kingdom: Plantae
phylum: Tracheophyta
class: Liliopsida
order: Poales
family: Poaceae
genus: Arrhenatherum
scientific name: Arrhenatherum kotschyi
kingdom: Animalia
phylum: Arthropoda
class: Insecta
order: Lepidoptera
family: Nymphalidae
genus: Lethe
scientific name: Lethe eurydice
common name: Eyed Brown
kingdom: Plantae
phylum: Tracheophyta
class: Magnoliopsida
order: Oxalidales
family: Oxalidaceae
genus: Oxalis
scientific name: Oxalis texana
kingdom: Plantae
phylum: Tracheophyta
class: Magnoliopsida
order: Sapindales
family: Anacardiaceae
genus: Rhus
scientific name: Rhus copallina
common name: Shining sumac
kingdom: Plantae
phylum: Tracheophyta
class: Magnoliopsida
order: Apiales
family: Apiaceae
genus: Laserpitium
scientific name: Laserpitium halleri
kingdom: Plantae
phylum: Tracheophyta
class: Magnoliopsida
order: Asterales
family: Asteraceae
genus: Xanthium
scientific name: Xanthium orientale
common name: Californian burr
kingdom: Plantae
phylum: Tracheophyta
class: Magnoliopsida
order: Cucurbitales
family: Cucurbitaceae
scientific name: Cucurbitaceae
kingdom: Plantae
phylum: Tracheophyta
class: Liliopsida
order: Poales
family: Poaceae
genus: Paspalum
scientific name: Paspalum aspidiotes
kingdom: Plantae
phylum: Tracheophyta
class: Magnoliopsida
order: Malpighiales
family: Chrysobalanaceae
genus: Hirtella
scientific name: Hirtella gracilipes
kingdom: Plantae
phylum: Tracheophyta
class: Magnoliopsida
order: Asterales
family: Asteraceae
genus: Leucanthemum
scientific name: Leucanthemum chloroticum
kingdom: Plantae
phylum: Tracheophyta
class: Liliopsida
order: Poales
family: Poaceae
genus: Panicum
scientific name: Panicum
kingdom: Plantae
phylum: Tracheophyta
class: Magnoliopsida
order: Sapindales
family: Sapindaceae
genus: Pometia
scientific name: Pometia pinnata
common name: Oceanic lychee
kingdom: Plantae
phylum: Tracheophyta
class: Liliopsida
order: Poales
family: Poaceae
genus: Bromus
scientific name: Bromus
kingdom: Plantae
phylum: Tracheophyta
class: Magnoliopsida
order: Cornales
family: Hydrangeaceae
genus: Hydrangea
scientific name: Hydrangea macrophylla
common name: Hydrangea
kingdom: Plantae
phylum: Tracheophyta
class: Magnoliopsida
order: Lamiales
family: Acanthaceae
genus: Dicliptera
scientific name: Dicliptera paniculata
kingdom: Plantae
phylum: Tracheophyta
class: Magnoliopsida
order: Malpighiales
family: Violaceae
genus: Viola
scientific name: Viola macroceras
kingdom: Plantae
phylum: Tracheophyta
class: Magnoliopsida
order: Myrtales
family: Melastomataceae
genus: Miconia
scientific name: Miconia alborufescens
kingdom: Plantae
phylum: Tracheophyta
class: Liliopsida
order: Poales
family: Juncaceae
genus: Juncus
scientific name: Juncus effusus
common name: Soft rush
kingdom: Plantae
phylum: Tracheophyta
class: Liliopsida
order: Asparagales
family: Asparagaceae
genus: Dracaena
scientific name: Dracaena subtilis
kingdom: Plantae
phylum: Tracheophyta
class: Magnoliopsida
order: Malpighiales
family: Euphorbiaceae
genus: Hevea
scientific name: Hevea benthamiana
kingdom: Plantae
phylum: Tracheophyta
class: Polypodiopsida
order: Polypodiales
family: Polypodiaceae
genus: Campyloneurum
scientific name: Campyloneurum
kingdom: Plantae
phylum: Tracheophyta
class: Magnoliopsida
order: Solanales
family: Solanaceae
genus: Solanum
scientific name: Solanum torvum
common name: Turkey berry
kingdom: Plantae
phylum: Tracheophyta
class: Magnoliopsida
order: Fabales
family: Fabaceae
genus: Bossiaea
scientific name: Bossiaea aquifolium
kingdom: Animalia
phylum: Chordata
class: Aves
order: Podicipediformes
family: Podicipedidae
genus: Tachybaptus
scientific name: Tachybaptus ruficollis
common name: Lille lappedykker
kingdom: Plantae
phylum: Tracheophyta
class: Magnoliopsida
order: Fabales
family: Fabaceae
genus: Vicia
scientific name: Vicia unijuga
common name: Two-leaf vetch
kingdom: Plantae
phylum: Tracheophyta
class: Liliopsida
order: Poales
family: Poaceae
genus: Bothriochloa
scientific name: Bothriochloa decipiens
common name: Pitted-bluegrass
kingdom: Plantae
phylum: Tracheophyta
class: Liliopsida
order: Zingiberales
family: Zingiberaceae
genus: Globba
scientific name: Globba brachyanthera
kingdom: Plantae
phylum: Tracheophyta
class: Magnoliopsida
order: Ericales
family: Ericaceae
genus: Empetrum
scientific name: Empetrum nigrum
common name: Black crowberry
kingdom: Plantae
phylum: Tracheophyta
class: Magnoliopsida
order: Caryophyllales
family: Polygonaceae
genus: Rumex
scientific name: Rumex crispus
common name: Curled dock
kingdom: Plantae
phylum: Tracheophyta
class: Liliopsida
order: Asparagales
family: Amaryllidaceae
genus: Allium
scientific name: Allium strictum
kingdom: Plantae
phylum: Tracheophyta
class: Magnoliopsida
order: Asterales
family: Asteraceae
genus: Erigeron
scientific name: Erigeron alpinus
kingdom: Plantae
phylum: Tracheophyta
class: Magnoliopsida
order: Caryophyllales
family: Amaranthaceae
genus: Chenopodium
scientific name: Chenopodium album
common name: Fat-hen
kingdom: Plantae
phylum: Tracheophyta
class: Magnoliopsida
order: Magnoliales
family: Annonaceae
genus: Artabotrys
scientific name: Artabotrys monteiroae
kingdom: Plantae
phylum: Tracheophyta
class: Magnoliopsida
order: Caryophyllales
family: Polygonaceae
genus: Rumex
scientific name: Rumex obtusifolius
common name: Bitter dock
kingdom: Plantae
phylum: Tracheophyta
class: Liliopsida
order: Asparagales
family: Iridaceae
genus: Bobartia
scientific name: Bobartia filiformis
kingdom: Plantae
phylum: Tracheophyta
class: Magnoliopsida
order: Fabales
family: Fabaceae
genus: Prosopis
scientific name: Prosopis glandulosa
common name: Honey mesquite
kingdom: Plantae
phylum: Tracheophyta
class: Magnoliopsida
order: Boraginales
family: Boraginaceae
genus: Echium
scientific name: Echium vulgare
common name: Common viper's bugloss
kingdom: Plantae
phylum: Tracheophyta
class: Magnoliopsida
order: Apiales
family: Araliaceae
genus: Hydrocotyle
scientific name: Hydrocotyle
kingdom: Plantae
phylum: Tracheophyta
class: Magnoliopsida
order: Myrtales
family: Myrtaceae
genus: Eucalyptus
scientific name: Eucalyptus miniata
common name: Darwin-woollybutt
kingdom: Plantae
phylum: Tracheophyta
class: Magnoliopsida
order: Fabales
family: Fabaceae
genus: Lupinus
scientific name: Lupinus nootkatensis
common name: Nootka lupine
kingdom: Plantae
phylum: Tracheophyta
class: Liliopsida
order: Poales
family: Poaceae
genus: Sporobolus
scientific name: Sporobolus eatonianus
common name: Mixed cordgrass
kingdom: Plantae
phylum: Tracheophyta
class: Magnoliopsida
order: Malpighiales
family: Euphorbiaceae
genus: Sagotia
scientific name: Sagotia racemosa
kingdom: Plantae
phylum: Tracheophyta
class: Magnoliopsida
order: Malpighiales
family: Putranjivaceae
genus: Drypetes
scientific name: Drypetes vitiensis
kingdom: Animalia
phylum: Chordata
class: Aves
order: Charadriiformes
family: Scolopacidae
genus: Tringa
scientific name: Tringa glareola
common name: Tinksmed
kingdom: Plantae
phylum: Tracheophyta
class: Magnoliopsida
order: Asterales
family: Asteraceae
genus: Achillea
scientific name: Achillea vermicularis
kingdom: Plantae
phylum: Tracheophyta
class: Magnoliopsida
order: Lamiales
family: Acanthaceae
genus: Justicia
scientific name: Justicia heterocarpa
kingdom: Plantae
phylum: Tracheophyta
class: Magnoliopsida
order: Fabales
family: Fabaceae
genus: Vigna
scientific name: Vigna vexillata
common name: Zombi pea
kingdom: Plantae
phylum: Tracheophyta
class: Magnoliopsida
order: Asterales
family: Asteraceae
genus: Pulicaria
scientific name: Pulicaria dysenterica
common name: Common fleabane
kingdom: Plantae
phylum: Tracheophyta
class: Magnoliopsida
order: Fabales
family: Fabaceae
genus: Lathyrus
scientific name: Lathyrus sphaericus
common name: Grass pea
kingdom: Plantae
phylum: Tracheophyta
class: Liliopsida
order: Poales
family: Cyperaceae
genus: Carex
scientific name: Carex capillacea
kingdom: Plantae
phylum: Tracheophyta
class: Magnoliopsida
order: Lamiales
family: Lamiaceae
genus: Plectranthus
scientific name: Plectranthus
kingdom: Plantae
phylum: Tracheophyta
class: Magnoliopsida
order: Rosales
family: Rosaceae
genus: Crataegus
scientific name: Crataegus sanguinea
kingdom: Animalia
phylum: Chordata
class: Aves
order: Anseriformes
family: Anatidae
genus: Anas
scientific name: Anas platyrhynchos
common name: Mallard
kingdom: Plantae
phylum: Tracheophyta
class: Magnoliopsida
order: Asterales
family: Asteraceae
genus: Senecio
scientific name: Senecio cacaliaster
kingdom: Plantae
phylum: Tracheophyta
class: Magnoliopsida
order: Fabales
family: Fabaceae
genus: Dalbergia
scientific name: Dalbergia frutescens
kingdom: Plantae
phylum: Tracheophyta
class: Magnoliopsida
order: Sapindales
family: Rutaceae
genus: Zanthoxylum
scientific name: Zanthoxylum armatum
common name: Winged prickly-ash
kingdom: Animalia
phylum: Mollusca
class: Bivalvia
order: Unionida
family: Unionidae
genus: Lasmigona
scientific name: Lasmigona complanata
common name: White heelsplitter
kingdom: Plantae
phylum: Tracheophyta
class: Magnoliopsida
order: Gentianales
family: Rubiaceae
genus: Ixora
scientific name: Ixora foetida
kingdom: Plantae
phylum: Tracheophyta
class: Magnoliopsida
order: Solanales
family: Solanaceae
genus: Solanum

━━━━━━━━━━━━━━━━━━━━

● **Problem to solve**:
Print the rows above without any changes, beginning with their first line and continuing through the line that contains "genus: Dicliptera".

● **Worked solution**:
kingdom: Plantae
phylum: Tracheophyta
class: Liliopsida
order: Poales
family: Poaceae
genus: Arrhenatherum
scientific name: Arrhenatherum kotschyi
kingdom: Animalia
phylum: Arthropoda
class: Insecta
order: Lepidoptera
family: Nymphalidae
genus: Lethe
scientific name: Lethe eurydice
common name: Eyed Brown
kingdom: Plantae
phylum: Tracheophyta
class: Magnoliopsida
order: Oxalidales
family: Oxalidaceae
genus: Oxalis
scientific name: Oxalis texana
kingdom: Plantae
phylum: Tracheophyta
class: Magnoliopsida
order: Sapindales
family: Anacardiaceae
genus: Rhus
scientific name: Rhus copallina
common name: Shining sumac
kingdom: Plantae
phylum: Tracheophyta
class: Magnoliopsida
order: Apiales
family: Apiaceae
genus: Laserpitium
scientific name: Laserpitium halleri
kingdom: Plantae
phylum: Tracheophyta
class: Magnoliopsida
order: Asterales
family: Asteraceae
genus: Xanthium
scientific name: Xanthium orientale
common name: Californian burr
kingdom: Plantae
phylum: Tracheophyta
class: Magnoliopsida
order: Cucurbitales
family: Cucurbitaceae
scientific name: Cucurbitaceae
kingdom: Plantae
phylum: Tracheophyta
class: Liliopsida
order: Poales
family: Poaceae
genus: Paspalum
scientific name: Paspalum aspidiotes
kingdom: Plantae
phylum: Tracheophyta
class: Magnoliopsida
order: Malpighiales
family: Chrysobalanaceae
genus: Hirtella
scientific name: Hirtella gracilipes
kingdom: Plantae
phylum: Tracheophyta
class: Magnoliopsida
order: Asterales
family: Asteraceae
genus: Leucanthemum
scientific name: Leucanthemum chloroticum
kingdom: Plantae
phylum: Tracheophyta
class: Liliopsida
order: Poales
family: Poaceae
genus: Panicum
scientific name: Panicum
kingdom: Plantae
phylum: Tracheophyta
class: Magnoliopsida
order: Sapindales
family: Sapindaceae
genus: Pometia
scientific name: Pometia pinnata
common name: Oceanic lychee
kingdom: Plantae
phylum: Tracheophyta
class: Liliopsida
order: Poales
family: Poaceae
genus: Bromus
scientific name: Bromus
kingdom: Plantae
phylum: Tracheophyta
class: Magnoliopsida
order: Cornales
family: Hydrangeaceae
genus: Hydrangea
scientific name: Hydrangea macrophylla
common name: Hydrangea
kingdom: Plantae
phylum: Tracheophyta
class: Magnoliopsida
order: Lamiales
family: Acanthaceae
genus: Dicliptera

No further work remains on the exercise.